Bannon sees China as an economic enemy and wants to escalate an economic conflict with it. He is said to be against the nuclear deal with Iran. The generals in Trump’s cabinet are all anti-Iran hawks. As Bannon now turns out to be a realist on North Korea, I am not sure what real position on Iran is.
Domestically Bannon is pulling the Democrats into the very trap I had several times warned against:
“The Democrats,” he said, “the longer they talk about identity politics, I got ’em. I want them to talk about racism every day. If the left is focused on race and identity, and we go with economic nationalism, we can crush the Democrats.”

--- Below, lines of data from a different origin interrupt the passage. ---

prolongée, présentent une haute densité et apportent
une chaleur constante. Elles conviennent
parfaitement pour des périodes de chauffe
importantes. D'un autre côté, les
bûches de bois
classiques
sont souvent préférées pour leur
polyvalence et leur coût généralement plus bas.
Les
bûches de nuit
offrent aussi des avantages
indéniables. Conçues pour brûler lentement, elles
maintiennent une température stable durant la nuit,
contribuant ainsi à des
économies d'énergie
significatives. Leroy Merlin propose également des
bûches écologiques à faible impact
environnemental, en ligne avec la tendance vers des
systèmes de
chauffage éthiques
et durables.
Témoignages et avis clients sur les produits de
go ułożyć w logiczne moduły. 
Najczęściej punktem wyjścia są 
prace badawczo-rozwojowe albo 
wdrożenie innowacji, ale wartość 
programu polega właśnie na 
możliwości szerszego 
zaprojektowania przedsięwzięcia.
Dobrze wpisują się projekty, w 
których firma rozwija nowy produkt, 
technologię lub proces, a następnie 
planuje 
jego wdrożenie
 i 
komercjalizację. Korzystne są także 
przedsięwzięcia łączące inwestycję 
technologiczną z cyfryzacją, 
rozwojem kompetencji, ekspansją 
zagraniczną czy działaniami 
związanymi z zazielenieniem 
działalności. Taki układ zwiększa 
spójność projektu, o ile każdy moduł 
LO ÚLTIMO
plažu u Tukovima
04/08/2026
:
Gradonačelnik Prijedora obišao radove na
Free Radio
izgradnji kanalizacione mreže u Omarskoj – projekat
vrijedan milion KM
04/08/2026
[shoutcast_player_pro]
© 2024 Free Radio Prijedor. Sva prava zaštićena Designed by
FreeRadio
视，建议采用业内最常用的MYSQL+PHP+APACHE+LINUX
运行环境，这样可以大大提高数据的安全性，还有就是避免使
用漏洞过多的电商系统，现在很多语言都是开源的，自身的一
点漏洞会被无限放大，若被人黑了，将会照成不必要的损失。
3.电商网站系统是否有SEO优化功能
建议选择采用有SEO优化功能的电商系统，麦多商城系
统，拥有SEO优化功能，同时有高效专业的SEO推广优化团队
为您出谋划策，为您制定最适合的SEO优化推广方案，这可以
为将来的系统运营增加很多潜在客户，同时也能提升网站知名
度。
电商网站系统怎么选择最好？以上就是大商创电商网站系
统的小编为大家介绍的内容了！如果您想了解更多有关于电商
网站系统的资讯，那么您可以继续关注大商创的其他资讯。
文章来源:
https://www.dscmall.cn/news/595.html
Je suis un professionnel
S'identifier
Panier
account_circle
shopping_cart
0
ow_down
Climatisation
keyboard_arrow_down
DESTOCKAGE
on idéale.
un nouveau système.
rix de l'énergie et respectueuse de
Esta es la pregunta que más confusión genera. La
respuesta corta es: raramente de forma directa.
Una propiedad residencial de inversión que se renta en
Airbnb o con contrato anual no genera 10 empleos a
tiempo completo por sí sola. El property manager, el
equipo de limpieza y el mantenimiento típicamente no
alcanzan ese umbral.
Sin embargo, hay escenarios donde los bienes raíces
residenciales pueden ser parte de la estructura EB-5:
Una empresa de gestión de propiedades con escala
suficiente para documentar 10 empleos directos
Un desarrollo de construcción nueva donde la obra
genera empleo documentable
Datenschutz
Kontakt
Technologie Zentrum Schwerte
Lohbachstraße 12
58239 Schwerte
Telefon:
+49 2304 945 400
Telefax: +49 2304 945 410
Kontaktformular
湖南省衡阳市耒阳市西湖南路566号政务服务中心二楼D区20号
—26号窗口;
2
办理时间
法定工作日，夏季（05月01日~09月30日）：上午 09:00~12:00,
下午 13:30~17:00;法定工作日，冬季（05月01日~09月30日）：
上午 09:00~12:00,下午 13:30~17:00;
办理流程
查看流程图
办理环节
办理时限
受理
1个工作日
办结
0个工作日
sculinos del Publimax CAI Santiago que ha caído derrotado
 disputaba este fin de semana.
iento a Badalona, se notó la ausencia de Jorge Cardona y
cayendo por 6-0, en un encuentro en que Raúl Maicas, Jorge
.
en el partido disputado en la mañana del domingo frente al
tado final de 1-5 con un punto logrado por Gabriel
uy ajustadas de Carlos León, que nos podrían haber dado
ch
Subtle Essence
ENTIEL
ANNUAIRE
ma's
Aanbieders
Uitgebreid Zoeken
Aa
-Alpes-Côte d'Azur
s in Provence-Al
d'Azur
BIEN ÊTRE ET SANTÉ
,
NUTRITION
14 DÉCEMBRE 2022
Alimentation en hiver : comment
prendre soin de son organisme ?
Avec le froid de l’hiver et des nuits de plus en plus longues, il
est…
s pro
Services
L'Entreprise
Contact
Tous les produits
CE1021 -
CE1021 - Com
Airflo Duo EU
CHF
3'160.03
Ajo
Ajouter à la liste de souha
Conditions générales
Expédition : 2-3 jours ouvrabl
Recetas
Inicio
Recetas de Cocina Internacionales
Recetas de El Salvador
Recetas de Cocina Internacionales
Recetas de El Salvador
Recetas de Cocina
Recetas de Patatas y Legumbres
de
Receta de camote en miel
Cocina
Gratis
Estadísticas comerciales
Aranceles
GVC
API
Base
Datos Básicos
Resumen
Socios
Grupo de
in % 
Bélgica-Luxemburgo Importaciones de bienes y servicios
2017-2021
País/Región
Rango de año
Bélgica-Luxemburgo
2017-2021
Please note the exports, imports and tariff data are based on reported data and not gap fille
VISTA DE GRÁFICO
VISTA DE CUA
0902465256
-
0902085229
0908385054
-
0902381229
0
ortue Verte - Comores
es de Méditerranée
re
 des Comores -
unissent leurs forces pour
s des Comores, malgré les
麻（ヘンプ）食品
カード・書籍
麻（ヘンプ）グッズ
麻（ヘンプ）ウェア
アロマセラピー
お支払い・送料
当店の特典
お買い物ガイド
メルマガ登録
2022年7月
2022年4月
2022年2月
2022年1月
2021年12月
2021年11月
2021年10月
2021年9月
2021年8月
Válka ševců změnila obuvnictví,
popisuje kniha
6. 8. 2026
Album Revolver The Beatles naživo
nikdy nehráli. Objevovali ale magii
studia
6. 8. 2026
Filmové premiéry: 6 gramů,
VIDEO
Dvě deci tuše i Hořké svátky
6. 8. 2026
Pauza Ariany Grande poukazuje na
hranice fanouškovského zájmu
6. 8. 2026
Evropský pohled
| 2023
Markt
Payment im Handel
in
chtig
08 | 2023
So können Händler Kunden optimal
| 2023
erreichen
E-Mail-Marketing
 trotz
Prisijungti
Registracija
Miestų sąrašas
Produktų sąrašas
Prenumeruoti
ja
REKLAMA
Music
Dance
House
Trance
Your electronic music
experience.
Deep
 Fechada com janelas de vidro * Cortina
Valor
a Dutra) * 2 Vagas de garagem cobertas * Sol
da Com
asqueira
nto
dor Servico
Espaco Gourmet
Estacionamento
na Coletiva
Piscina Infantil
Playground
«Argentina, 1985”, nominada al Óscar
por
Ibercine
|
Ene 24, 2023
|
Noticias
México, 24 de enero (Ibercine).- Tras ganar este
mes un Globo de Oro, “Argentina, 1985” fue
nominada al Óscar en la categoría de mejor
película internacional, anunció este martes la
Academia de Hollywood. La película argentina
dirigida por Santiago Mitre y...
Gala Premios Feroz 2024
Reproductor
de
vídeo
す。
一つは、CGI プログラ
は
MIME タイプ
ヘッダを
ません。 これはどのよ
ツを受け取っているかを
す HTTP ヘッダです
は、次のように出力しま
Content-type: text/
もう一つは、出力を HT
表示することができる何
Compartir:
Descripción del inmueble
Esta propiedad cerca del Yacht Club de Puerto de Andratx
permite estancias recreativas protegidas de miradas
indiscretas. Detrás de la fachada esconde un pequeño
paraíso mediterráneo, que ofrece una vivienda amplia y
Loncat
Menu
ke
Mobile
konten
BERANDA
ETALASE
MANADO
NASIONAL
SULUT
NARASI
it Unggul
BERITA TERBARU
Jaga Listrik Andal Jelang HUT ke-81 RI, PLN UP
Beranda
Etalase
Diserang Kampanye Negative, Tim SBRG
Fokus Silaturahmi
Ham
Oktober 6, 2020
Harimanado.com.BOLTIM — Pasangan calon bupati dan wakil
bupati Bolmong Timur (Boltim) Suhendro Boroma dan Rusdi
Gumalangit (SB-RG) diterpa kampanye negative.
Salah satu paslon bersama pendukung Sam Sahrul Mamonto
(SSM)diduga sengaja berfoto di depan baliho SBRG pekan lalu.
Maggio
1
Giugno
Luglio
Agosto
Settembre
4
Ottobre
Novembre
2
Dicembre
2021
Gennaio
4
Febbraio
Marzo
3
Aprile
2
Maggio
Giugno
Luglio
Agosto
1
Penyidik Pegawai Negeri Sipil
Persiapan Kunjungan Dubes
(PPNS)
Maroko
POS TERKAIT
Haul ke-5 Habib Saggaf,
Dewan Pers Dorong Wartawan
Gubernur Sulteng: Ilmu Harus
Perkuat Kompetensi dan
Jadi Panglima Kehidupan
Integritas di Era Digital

This worked well during the presidential election and might continue to work for Trump. As long as the Democrats do not come up with, and fight for, sane economic polices they will continue to lose elections. The people are not interested in LGBT access to this or that bathroom. They are interested in universal healthcare, in personal and economic security. They are unlikely to get such under Bannon and Trump. But, unlike the Democrats, the current White House crew at least claim to have plans to achieve it.